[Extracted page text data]

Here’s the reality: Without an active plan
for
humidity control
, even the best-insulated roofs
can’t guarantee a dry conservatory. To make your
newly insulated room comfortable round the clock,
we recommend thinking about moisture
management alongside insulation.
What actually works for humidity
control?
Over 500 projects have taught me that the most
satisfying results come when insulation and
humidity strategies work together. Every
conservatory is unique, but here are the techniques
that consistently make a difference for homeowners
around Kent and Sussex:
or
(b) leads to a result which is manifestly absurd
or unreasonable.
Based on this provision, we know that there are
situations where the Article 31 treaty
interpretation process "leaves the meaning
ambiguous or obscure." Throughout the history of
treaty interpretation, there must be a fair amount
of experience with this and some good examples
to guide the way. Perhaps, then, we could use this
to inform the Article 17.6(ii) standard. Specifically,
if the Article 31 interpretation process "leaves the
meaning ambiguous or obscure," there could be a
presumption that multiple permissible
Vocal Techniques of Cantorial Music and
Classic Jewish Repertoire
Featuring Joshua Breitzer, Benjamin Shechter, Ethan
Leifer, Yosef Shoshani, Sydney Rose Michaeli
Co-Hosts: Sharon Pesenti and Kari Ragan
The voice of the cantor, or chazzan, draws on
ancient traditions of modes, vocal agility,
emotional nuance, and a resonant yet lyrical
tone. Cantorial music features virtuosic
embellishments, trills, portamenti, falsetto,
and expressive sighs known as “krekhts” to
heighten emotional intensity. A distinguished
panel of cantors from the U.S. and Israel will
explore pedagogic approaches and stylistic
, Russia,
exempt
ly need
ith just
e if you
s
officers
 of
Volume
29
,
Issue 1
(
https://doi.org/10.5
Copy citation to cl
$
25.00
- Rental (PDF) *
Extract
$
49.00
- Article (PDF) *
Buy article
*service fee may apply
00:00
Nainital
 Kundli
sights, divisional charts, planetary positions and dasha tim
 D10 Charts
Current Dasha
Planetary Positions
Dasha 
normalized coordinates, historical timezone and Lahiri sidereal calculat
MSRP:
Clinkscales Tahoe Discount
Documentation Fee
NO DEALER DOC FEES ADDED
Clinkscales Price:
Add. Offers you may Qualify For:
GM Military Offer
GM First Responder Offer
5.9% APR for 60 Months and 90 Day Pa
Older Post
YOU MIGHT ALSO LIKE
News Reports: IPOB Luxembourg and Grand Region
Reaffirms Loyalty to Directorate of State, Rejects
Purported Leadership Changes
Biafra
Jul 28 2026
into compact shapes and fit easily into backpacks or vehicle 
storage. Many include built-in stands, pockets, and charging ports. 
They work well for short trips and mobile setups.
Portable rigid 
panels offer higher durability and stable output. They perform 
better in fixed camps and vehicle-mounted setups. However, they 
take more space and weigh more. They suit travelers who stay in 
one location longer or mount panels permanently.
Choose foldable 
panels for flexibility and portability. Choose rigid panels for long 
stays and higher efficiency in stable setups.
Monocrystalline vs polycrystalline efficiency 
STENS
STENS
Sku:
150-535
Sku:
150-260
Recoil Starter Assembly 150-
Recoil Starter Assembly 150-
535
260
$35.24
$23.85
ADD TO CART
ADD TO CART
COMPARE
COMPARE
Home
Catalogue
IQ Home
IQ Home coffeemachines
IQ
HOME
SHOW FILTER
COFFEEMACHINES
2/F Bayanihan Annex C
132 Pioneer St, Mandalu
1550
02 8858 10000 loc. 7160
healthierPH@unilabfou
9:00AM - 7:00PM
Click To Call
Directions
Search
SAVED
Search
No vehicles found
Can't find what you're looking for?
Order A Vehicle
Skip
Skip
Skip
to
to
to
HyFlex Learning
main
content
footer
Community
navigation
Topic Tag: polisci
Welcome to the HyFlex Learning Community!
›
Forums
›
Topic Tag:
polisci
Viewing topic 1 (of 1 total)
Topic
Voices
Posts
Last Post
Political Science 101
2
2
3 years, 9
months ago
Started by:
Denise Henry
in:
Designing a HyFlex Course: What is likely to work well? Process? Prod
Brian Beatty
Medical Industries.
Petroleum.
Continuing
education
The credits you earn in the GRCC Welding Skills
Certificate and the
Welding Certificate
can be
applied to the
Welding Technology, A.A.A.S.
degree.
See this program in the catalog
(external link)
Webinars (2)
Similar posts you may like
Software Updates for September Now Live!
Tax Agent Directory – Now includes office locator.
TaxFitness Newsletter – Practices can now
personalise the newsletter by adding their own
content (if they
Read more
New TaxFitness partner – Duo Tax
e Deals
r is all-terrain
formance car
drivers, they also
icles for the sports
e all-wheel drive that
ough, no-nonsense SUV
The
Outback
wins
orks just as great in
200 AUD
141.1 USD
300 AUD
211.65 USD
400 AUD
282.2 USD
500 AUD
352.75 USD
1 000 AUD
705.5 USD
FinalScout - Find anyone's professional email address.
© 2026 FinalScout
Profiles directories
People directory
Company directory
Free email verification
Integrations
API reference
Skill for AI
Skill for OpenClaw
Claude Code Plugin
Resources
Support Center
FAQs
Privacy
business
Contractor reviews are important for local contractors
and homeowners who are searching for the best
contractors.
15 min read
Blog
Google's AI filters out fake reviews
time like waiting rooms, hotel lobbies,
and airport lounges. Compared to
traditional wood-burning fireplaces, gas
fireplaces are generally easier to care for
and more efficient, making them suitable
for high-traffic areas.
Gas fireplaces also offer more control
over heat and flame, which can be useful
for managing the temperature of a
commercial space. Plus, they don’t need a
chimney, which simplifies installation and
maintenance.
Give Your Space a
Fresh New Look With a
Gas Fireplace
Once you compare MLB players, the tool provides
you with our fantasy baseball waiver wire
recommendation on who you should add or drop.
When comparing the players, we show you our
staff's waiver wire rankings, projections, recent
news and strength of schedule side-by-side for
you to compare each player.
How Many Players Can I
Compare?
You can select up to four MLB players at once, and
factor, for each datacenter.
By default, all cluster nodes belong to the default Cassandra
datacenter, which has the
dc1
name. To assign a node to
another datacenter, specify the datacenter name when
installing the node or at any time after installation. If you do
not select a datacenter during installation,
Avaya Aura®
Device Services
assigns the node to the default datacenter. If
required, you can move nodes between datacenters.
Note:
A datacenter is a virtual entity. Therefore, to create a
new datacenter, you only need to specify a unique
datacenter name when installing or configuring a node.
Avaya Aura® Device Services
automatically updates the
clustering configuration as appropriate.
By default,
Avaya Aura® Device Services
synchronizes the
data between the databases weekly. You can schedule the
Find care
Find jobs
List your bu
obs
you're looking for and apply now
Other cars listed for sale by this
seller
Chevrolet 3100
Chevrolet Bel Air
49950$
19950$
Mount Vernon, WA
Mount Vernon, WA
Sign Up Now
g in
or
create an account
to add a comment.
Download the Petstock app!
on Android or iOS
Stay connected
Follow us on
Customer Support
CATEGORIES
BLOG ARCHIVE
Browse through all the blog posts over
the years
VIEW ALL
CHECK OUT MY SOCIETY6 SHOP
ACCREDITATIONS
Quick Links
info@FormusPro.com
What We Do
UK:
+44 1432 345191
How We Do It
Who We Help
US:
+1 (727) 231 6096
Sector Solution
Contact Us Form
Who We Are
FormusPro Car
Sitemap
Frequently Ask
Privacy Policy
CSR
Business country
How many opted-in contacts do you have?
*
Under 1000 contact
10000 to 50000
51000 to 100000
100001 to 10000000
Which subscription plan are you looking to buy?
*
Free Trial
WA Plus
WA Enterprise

Exercise instructions:
Once the line with "Contact Us Form" is found, transcribe it and each line after it through the final line of the entries, exactly and only.

Reply:
Contact Us Form
Who We Are
FormusPro Car
Sitemap
Frequently Ask
Privacy Policy
CSR
Business country
How many opted-in contacts do you have?
*
Under 1000 contact
10000 to 50000
51000 to 100000
100001 to 10000000
Which subscription plan are you looking to buy?
*
Free Trial
WA Plus
WA Enterprise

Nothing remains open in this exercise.